Show every line from the data below that includes "picture".
++++ THE DATA
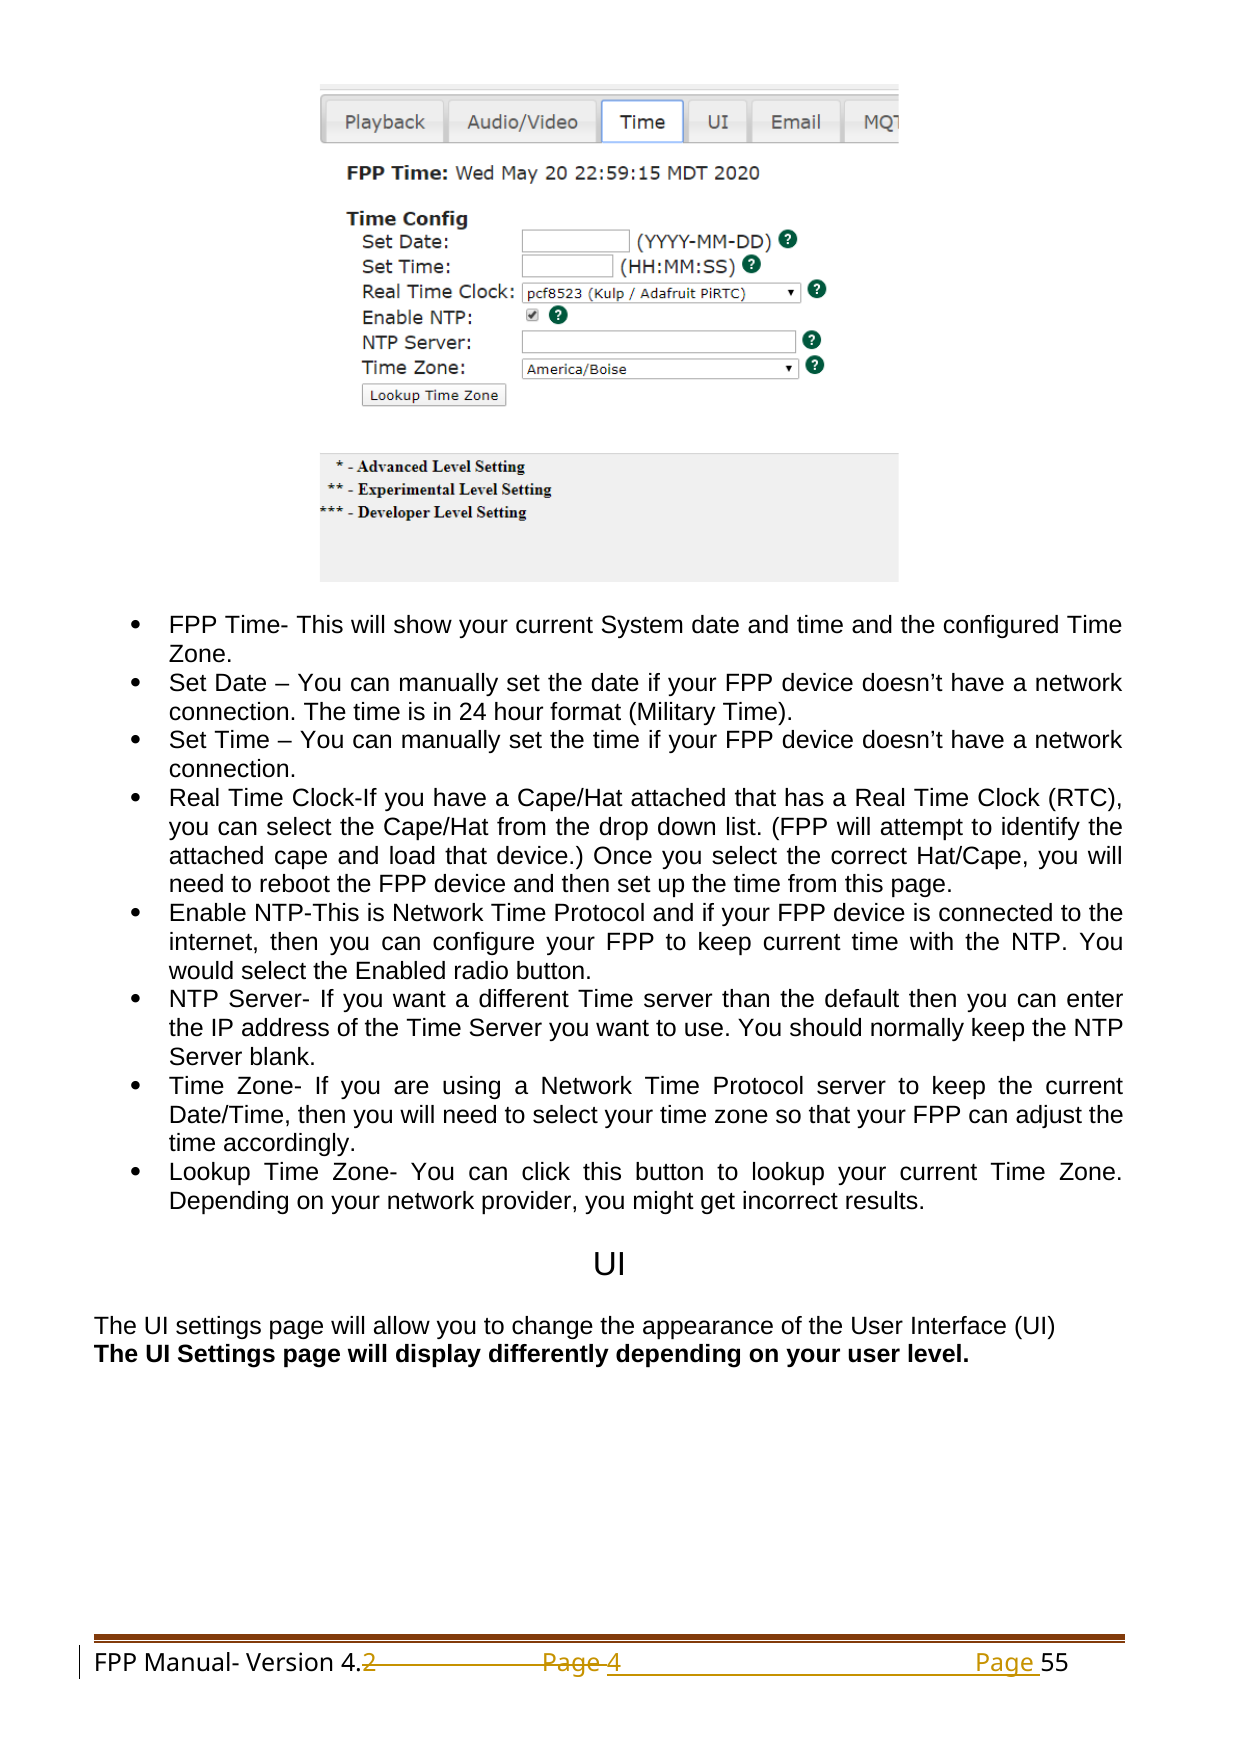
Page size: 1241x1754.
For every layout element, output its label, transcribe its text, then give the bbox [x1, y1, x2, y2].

list Lookup Time Zone- You can click this button to lookup your current Time Zone. Depending on your network provider, you might get incorrect results. [131, 1157, 1125, 1215]
list Set Time – You can manually set the time if your FPP device doesn’t have a network connection. [131, 725, 1125, 783]
list Enable NTP-This is Network Time Protocol and if your FPP device is connected to the internet, then you can configure your FPP to keep current time with the NTP. You would select the Enabled radio button. [131, 898, 1125, 984]
list NTP Server- If you want a different Time server than the default then you can enter the IP address of the Time Server you want to use. You should normally keep the NTP Server blank. [131, 984, 1125, 1071]
list Real Time Clock-If you have a Cape/Hat attached that has a Real Time Clock (RTC), you can select the Cape/Hat from the drop down list. (FPP will attempt to identify the attached cape and load that device.) Once you select the correct Hat/Cape, you will need to reboot the FPP device and then set up the time from this page. [131, 783, 1125, 898]
list Time Zone- If you are using a Network Time Protocol server to keep the current Date/Time, then you will need to select your time zone so that your FPP can adjust the time accordingly. [131, 1071, 1125, 1157]
list Set Date – You can manually set the date if your FPP device doesn’t have a network connection. The time is in 24 hour format (Military Time). [131, 668, 1125, 725]
subtitle UI [94, 1243, 1125, 1282]
list FPP Time- This will show your current System date and time and the configured Time Zone. [131, 610, 1125, 668]
text The UI settings page will allow you to change the appearance of the User Interface (UI) [94, 1311, 1125, 1339]
picture [319, 84, 899, 582]
text The UI Settings page will display differently depending on your user level. [94, 1339, 1125, 1368]
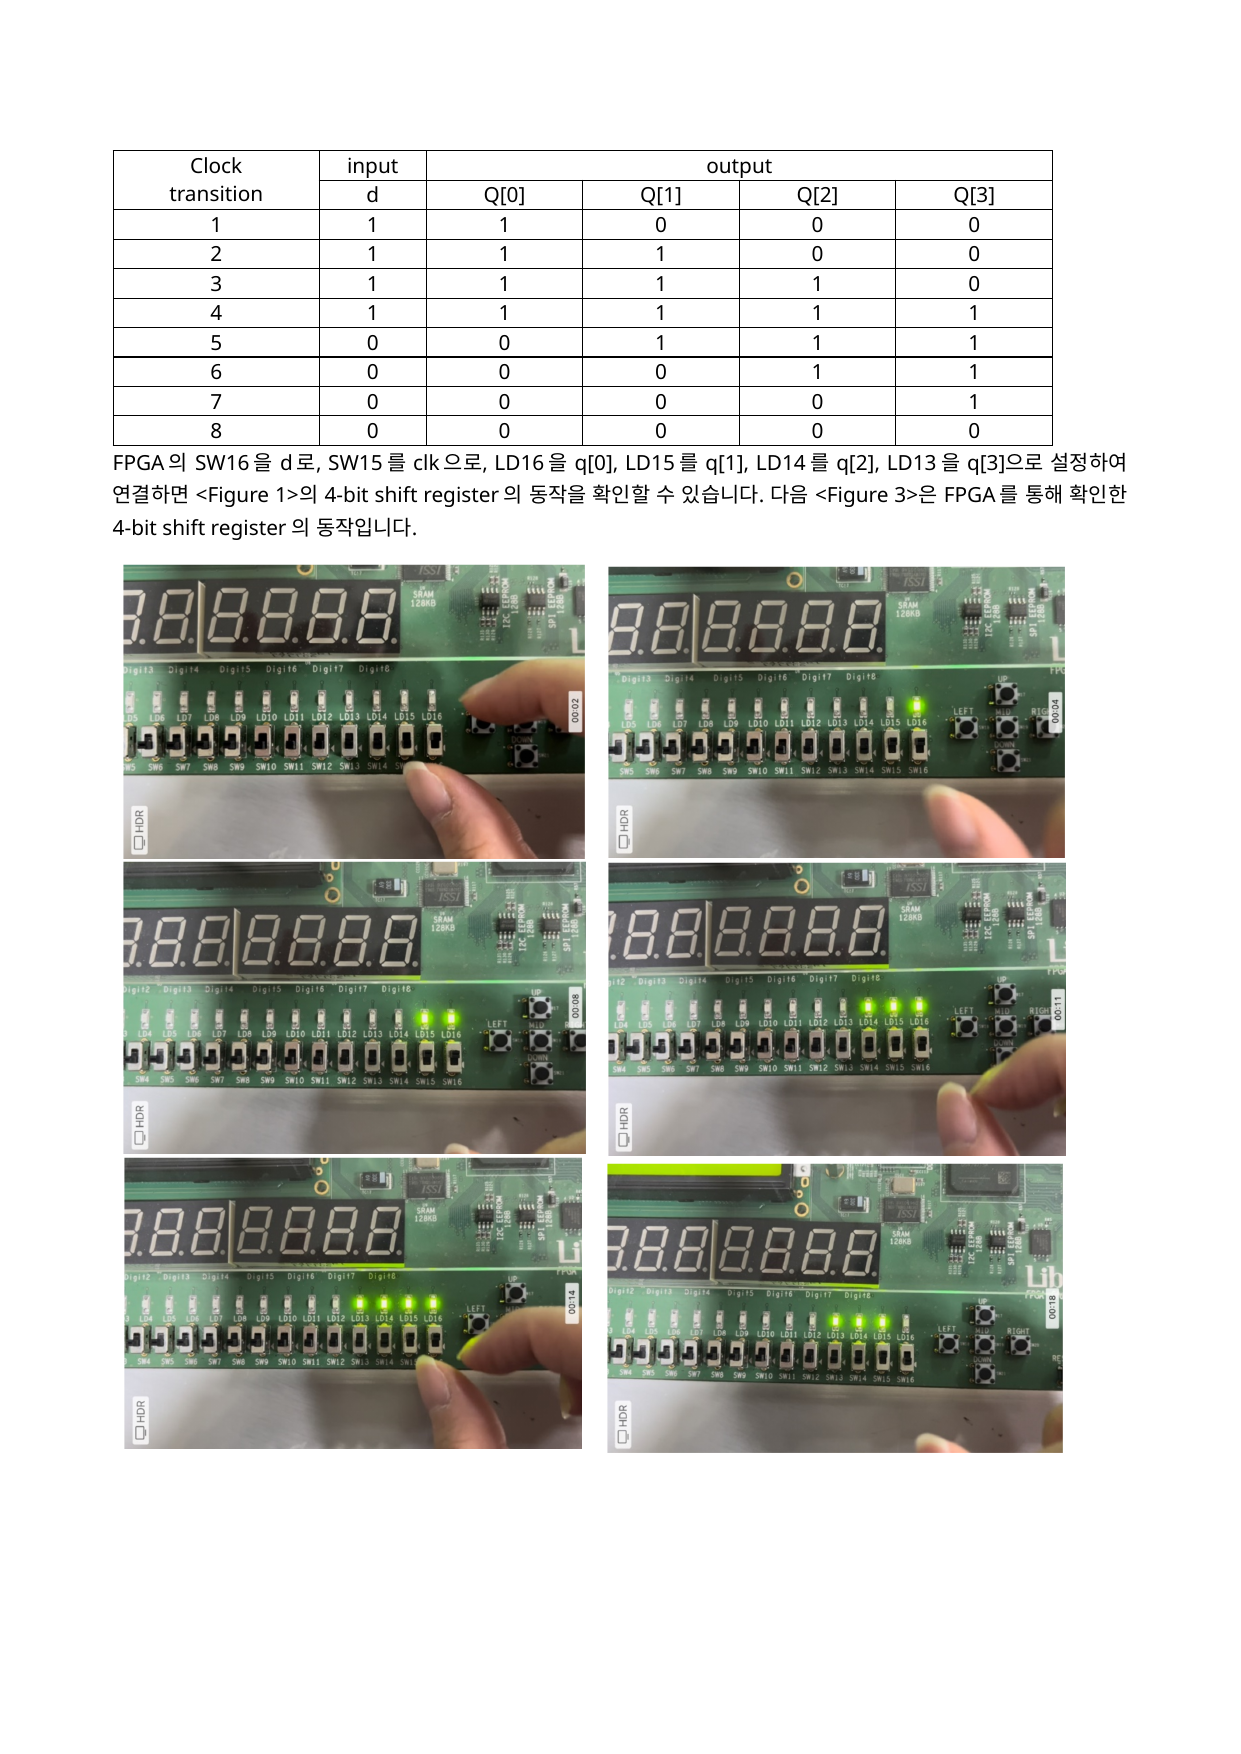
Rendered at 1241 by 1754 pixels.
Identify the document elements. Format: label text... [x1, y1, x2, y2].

table_cell 1 [427, 299, 582, 327]
table_cell 2 [114, 240, 319, 268]
table_cell 0 [896, 240, 1052, 268]
table_cell 0 [740, 210, 895, 238]
text FPGA의 SW16을 d로, SW15를 clk으로, LD16을 q[0], LD15를 q[1], LD14를 q[2], LD13을 q[3]으로 설정하여 연결하면 <Figure 1>의 4-bit shift register의 동작을 확인할 수 있습니다. 다음 <Figure 3>은 FPGA를 통해 확인한 4-bit shift register의 동작입니다. [112, 446, 1128, 542]
table_cell 1 [896, 358, 1052, 386]
table_cell 1 [740, 269, 895, 297]
table_cell 0 [740, 387, 895, 415]
table_cell 1 [427, 269, 582, 297]
table_cell 8 [114, 416, 319, 445]
picture [608, 1164, 1062, 1452]
picture [125, 1158, 582, 1449]
table_cell 1 [583, 269, 739, 297]
table_cell 3 [114, 269, 319, 297]
table_header [113, 561, 598, 858]
table_cell 1 [114, 210, 319, 238]
table_cell 0 [740, 240, 895, 268]
table_cell 0 [740, 416, 895, 445]
table_cell 0 [583, 210, 739, 238]
table_cell 1 [583, 240, 739, 268]
table_cell 0 [320, 416, 426, 445]
table_cell [598, 858, 1078, 1155]
table_cell 0 [427, 328, 582, 356]
table_cell [598, 1155, 1078, 1452]
table_cell 1 [740, 358, 895, 386]
table_cell Q[2] [740, 181, 895, 209]
table_header [598, 561, 1078, 858]
table_cell 0 [896, 416, 1052, 445]
table_cell 1 [896, 299, 1052, 327]
table_cell [113, 1155, 598, 1452]
table_cell Q[1] [583, 181, 739, 209]
table_cell 1 [320, 299, 426, 327]
table_cell 6 [114, 358, 319, 386]
table_cell 0 [583, 416, 739, 445]
table_cell 0 [896, 269, 1052, 297]
table_cell 1 [896, 328, 1052, 356]
picture [124, 565, 584, 859]
table_cell 0 [896, 210, 1052, 238]
table_cell 0 [320, 358, 426, 386]
table_cell 7 [114, 387, 319, 415]
table_cell 1 [583, 299, 739, 327]
table_cell d [320, 181, 426, 209]
picture [609, 567, 1064, 858]
table_cell 1 [896, 387, 1052, 415]
table_cell 4 [114, 299, 319, 327]
table_cell 1 [583, 328, 739, 356]
table_cell 1 [740, 299, 895, 327]
table_cell 0 [583, 358, 739, 386]
table_cell 0 [320, 387, 426, 415]
table_header Clock transition [114, 151, 319, 209]
table_cell 5 [114, 328, 319, 356]
picture [124, 862, 586, 1154]
table_header output [427, 151, 1052, 179]
table_header input [320, 151, 426, 179]
table_cell 0 [320, 328, 426, 356]
picture [609, 863, 1066, 1156]
table_cell 1 [320, 210, 426, 238]
table_cell Q[0] [427, 181, 582, 209]
table_cell Q[3] [896, 181, 1052, 209]
table_cell [113, 858, 598, 1155]
table_cell 0 [427, 387, 582, 415]
table_cell 0 [427, 358, 582, 386]
table_cell 1 [320, 269, 426, 297]
table_cell 1 [427, 240, 582, 268]
table_cell 1 [740, 328, 895, 356]
table_cell 0 [427, 416, 582, 445]
table_cell 0 [583, 387, 739, 415]
table_cell 1 [427, 210, 582, 238]
table_cell 1 [320, 240, 426, 268]
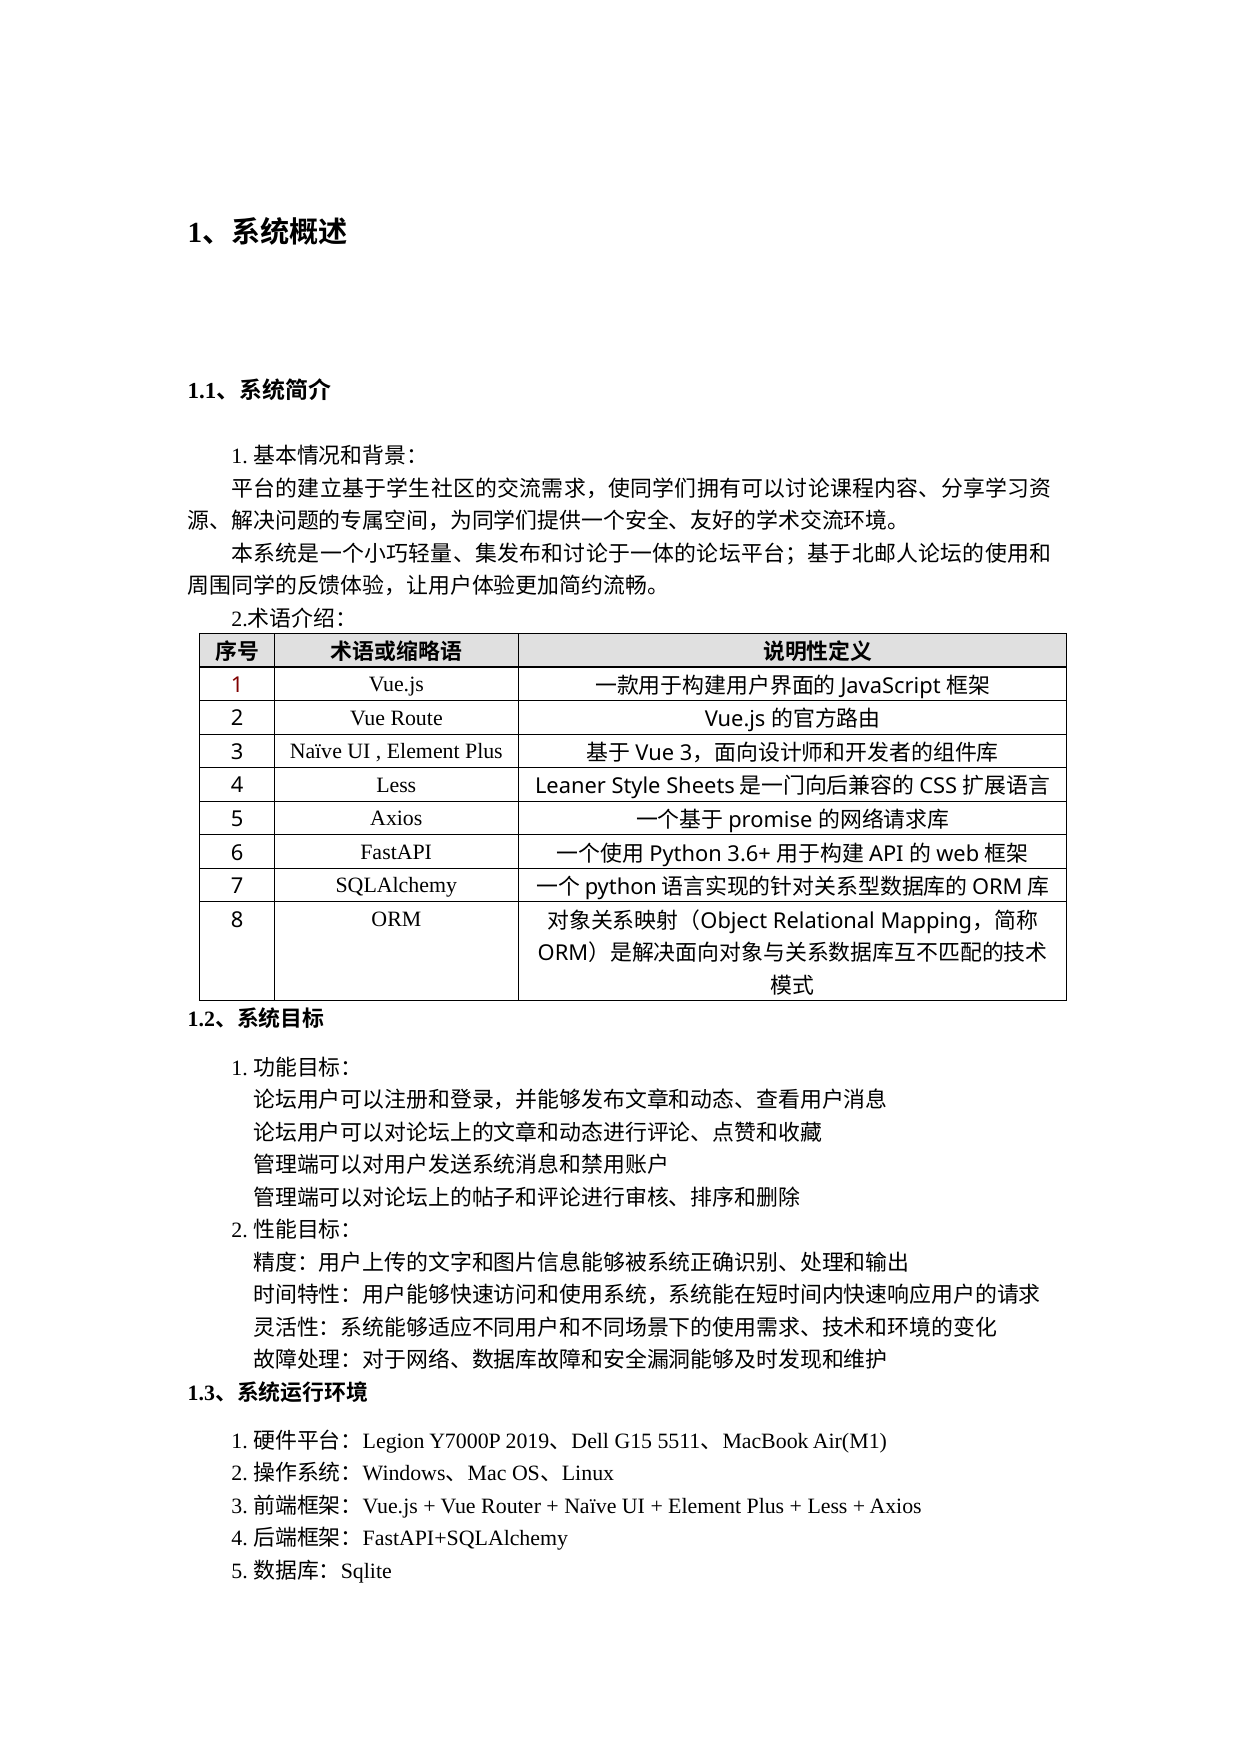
++++++++
TASK RESPONSE:
picture [319, 84, 899, 582]
picture [608, 1164, 1062, 1452]
picture [125, 1158, 582, 1449]
picture [124, 565, 584, 859]
picture [609, 567, 1064, 858]
picture [124, 862, 586, 1154]
picture [609, 863, 1066, 1156]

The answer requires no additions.